## Instructions for the task
Copy all lines in the data that contain the string "Sheet".

## Records for the exercise
────────

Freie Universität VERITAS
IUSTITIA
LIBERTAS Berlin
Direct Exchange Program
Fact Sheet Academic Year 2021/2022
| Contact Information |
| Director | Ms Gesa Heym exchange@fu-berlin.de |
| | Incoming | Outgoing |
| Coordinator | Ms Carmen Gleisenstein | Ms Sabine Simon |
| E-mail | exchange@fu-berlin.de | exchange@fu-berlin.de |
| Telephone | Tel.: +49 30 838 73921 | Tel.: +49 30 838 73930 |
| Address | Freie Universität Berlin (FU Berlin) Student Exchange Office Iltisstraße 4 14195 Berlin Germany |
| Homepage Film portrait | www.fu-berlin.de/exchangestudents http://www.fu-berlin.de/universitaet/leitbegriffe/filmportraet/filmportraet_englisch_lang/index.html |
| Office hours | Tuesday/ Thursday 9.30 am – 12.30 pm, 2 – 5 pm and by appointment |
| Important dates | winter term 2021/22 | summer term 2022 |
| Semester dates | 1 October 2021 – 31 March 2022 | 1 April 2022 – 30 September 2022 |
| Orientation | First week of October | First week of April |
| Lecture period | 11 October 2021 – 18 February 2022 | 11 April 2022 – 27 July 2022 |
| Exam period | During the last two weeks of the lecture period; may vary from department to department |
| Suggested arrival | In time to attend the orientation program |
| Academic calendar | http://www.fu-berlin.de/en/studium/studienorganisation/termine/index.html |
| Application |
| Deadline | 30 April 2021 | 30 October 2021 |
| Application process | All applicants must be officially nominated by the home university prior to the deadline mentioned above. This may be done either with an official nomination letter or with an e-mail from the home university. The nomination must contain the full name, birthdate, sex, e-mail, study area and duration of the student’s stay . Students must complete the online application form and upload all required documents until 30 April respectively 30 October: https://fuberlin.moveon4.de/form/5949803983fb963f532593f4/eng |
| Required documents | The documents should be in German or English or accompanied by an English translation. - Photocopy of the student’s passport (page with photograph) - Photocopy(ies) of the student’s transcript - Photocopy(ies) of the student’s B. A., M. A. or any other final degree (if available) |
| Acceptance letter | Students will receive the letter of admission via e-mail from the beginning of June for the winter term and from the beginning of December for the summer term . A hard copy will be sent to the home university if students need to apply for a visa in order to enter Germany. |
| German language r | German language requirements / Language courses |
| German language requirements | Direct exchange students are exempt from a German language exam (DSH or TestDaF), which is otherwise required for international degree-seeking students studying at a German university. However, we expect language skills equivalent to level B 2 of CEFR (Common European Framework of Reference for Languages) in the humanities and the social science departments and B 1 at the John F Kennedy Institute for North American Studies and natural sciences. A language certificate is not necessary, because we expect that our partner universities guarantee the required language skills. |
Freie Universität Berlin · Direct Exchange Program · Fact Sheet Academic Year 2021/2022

────────

## Response to this task
Fact Sheet Academic Year 2021/2022
Freie Universität Berlin · Direct Exchange Program · Fact Sheet Academic Year 2021/2022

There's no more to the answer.